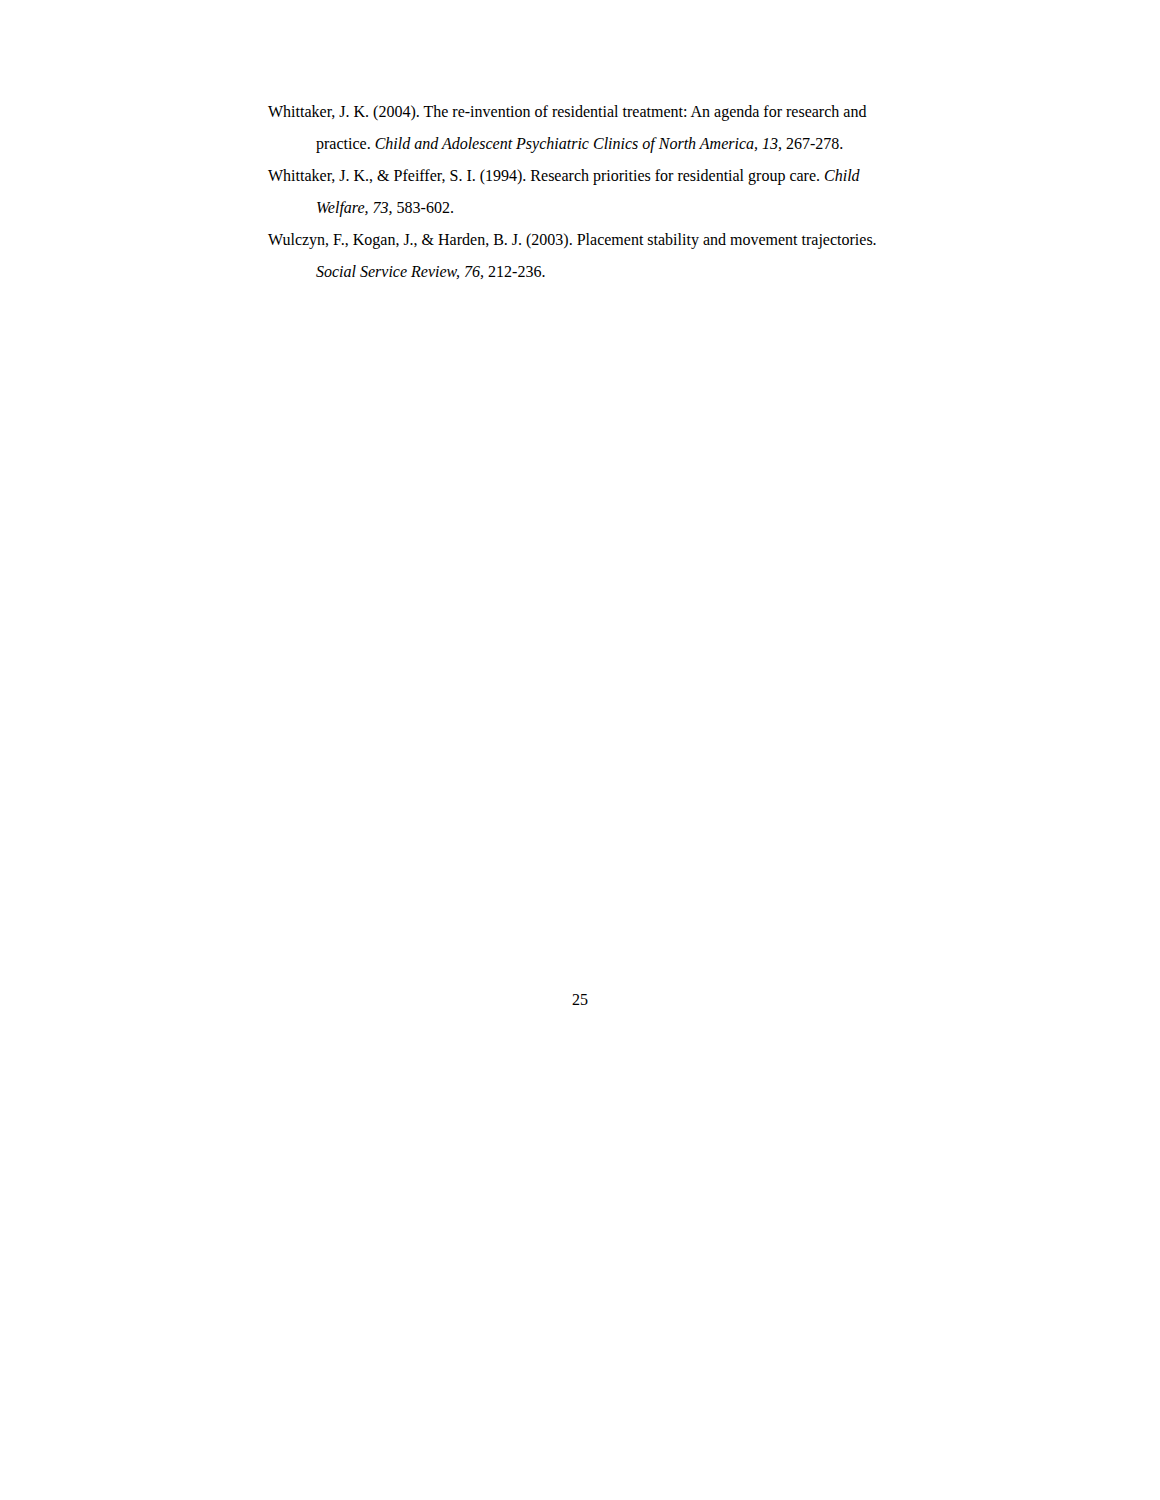Whittaker, J. K. (2004). The re-invention of residential treatment: An agenda for research and practice. Child and Adolescent Psychiatric Clinics of North America, 13, 267-278.
Whittaker, J. K., & Pfeiffer, S. I. (1994). Research priorities for residential group care. Child Welfare, 73, 583-602.
Wulczyn, F., Kogan, J., & Harden, B. J. (2003). Placement stability and movement trajectories. Social Service Review, 76, 212-236.
25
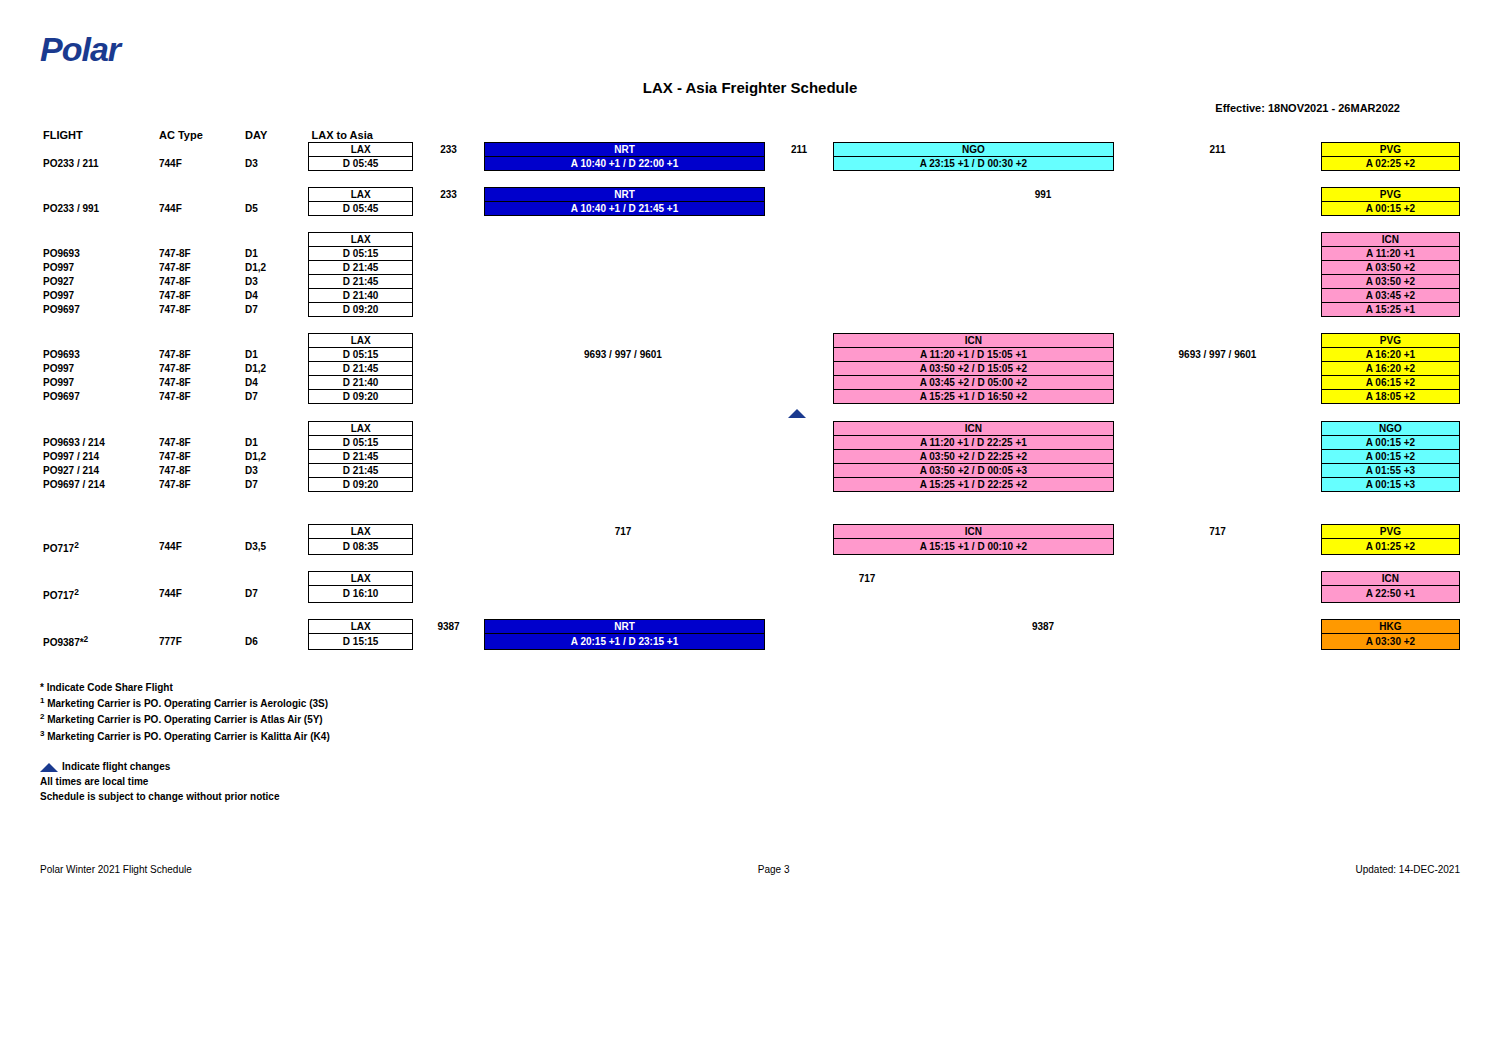Polar
LAX - Asia Freighter Schedule
Effective: 18NOV2021 - 26MAR2022
| FLIGHT | AC Type | DAY | LAX to Asia |
| | | | LAX | 233 | NRT | 211 | NGO | 211 | PVG |
| PO233 / 211 | 744F | D3 | D 05:45 | | A 10:40 +1 / D 22:00 +1 | | A 23:15 +1 / D 00:30 +2 | | A 02:25 +2 |
| | | | LAX | 233 | NRT | 991 | PVG |
| PO233 / 991 | 744F | D5 | D 05:45 | | A 10:40 +1 / D 21:45 +1 | | A 00:15 +2 |
| | | | LAX | | ICN |
| PO9693 | 747-8F | D1 | D 05:15 | | A 11:20 +1 |
| PO997 | 747-8F | D1,2 | D 21:45 | | A 03:50 +2 |
| PO927 | 747-8F | D3 | D 21:45 | | A 03:50 +2 |
| PO997 | 747-8F | D4 | D 21:40 | | A 03:45 +2 |
| PO9697 | 747-8F | D7 | D 09:20 | | A 15:25 +1 |
| | | | LAX | | ICN | | PVG |
| PO9693 | 747-8F | D1 | D 05:15 | 9693 / 997 / 9601 | A 11:20 +1 / D 15:05 +1 | 9693 / 997 / 9601 | A 16:20 +1 |
| PO997 | 747-8F | D1,2 | D 21:45 | | A 03:50 +2 / D 15:05 +2 | | A 16:20 +2 |
| PO997 | 747-8F | D4 | D 21:40 | | A 03:45 +2 / D 05:00 +2 | | A 06:15 +2 |
| PO9697 | 747-8F | D7 | D 09:20 | | A 15:25 +1 / D 16:50 +2 | | A 18:05 +2 |
| | | | LAX | | ICN | | NGO |
| PO9693 / 214 | 747-8F | D1 | D 05:15 | | A 11:20 +1 / D 22:25 +1 | | A 00:15 +2 |
| PO997 / 214 | 747-8F | D1,2 | D 21:45 | | A 03:50 +2 / D 22:25 +2 | | A 00:15 +2 |
| PO927 / 214 | 747-8F | D3 | D 21:45 | | A 03:50 +2 / D 00:05 +3 | | A 01:55 +3 |
| PO9697 / 214 | 747-8F | D7 | D 09:20 | | A 15:25 +1 / D 22:25 +2 | | A 00:15 +3 |
| | | | LAX | 717 | ICN | 717 | PVG |
| PO717 2 | 744F | D3,5 | D 08:35 | | A 15:15 +1 / D 00:10 +2 | | A 01:25 +2 |
| | | | LAX | 717 | ICN |
| PO717 2 | 744F | D7 | D 16:10 | | A 22:50 +1 |
| | | | LAX | 9387 | NRT | 9387 | HKG |
| PO9387* 2 | 777F | D6 | D 15:15 | | A 20:15 +1 / D 23:15 +1 | | A 03:30 +2 |
* Indicate Code Share Flight
1 Marketing Carrier is PO. Operating Carrier is Aerologic (3S)
2 Marketing Carrier is PO. Operating Carrier is Atlas Air (5Y)
3 Marketing Carrier is PO. Operating Carrier is Kalitta Air (K4)
Indicate flight changes
All times are local time
Schedule is subject to change without prior notice
Polar Winter 2021 Flight Schedule Page 3 Updated: 14-DEC-2021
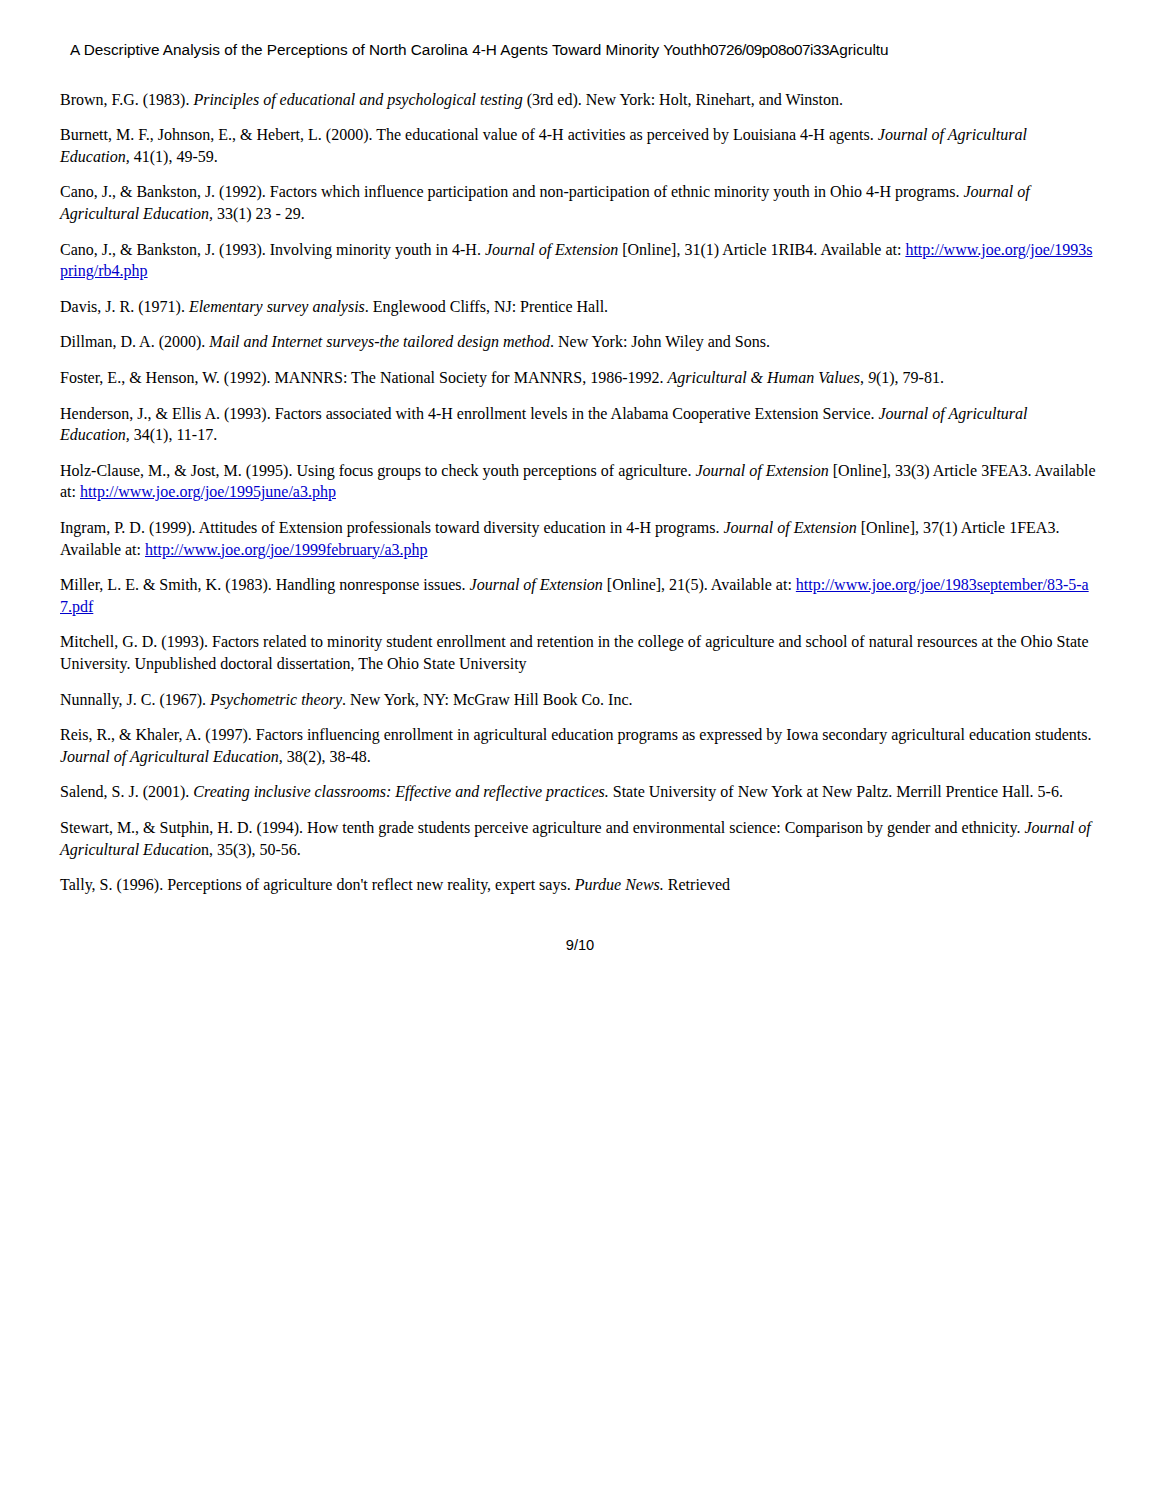A Descriptive Analysis of the Perceptions of North Carolina 4-H Agents Toward Minority Youthh0726/09p08o07i33 Agricultu
Brown, F.G. (1983). Principles of educational and psychological testing (3rd ed). New York: Holt, Rinehart, and Winston.
Burnett, M. F., Johnson, E., & Hebert, L. (2000). The educational value of 4-H activities as perceived by Louisiana 4-H agents. Journal of Agricultural Education, 41(1), 49-59.
Cano, J., & Bankston, J. (1992). Factors which influence participation and non-participation of ethnic minority youth in Ohio 4-H programs. Journal of Agricultural Education, 33(1) 23 - 29.
Cano, J., & Bankston, J. (1993). Involving minority youth in 4-H. Journal of Extension [Online], 31(1) Article 1RIB4. Available at: http://www.joe.org/joe/1993spring/rb4.php
Davis, J. R. (1971). Elementary survey analysis. Englewood Cliffs, NJ: Prentice Hall.
Dillman, D. A. (2000). Mail and Internet surveys-the tailored design method. New York: John Wiley and Sons.
Foster, E., & Henson, W. (1992). MANNRS: The National Society for MANNRS, 1986-1992. Agricultural & Human Values, 9(1), 79-81.
Henderson, J., & Ellis A. (1993). Factors associated with 4-H enrollment levels in the Alabama Cooperative Extension Service. Journal of Agricultural Education, 34(1), 11-17.
Holz-Clause, M., & Jost, M. (1995). Using focus groups to check youth perceptions of agriculture. Journal of Extension [Online], 33(3) Article 3FEA3. Available at: http://www.joe.org/joe/1995june/a3.php
Ingram, P. D. (1999). Attitudes of Extension professionals toward diversity education in 4-H programs. Journal of Extension [Online], 37(1) Article 1FEA3. Available at: http://www.joe.org/joe/1999february/a3.php
Miller, L. E. & Smith, K. (1983). Handling nonresponse issues. Journal of Extension [Online], 21(5). Available at: http://www.joe.org/joe/1983september/83-5-a7.pdf
Mitchell, G. D. (1993). Factors related to minority student enrollment and retention in the college of agriculture and school of natural resources at the Ohio State University. Unpublished doctoral dissertation, The Ohio State University
Nunnally, J. C. (1967). Psychometric theory. New York, NY: McGraw Hill Book Co. Inc.
Reis, R., & Khaler, A. (1997). Factors influencing enrollment in agricultural education programs as expressed by Iowa secondary agricultural education students. Journal of Agricultural Education, 38(2), 38-48.
Salend, S. J. (2001). Creating inclusive classrooms: Effective and reflective practices. State University of New York at New Paltz. Merrill Prentice Hall. 5-6.
Stewart, M., & Sutphin, H. D. (1994). How tenth grade students perceive agriculture and environmental science: Comparison by gender and ethnicity. Journal of Agricultural Education, 35(3), 50-56.
Tally, S. (1996). Perceptions of agriculture don't reflect new reality, expert says. Purdue News. Retrieved
9/10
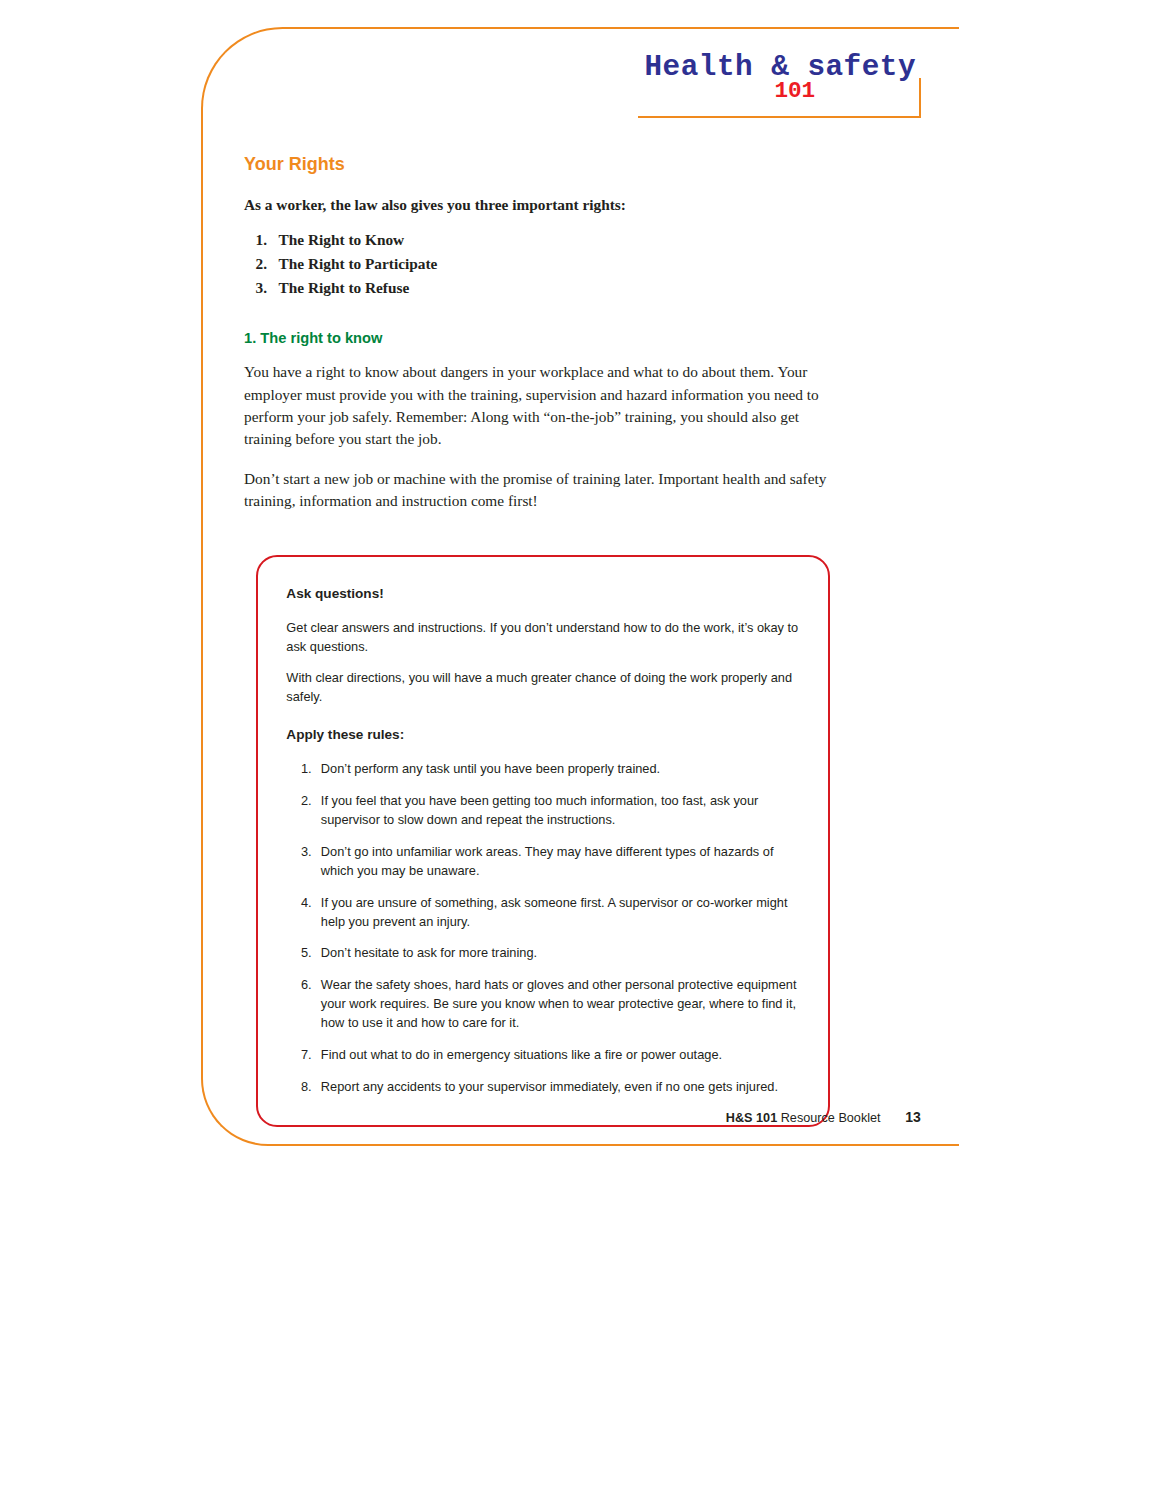Health & safety
101
Your Rights
As a worker, the law also gives you three important rights:
The Right to Know
The Right to Participate
The Right to Refuse
1. The right to know
You have a right to know about dangers in your workplace and what to do about them. Your employer must provide you with the training, supervision and hazard information you need to perform your job safely. Remember: Along with “on-the-job” training, you should also get training before you start the job.
Don’t start a new job or machine with the promise of training later. Important health and safety training, information and instruction come first!
Ask questions!
Get clear answers and instructions. If you don’t understand how to do the work, it’s okay to ask questions.
With clear directions, you will have a much greater chance of doing the work properly and safely.
Apply these rules:
Don’t perform any task until you have been properly trained.
If you feel that you have been getting too much information, too fast, ask your supervisor to slow down and repeat the instructions.
Don’t go into unfamiliar work areas. They may have different types of hazards of which you may be unaware.
If you are unsure of something, ask someone first. A supervisor or co-worker might help you prevent an injury.
Don’t hesitate to ask for more training.
Wear the safety shoes, hard hats or gloves and other personal protective equipment your work requires. Be sure you know when to wear protective gear, where to find it, how to use it and how to care for it.
Find out what to do in emergency situations like a fire or power outage.
Report any accidents to your supervisor immediately, even if no one gets injured.
H&S 101 Resource Booklet 13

◆ **Exercise requirements**
Check every line above for the word "which" and copy those that have it.

◆ **Answer area**
Cano, J., & Bankston, J. (1992). Factors which influence participation and non-participation of ethnic minority youth in Ohio 4-H programs. Journal of Agricultural Education, 33(1) 23 - 29.
Don’t go into unfamiliar work areas. They may have different types of hazards of which you may be unaware.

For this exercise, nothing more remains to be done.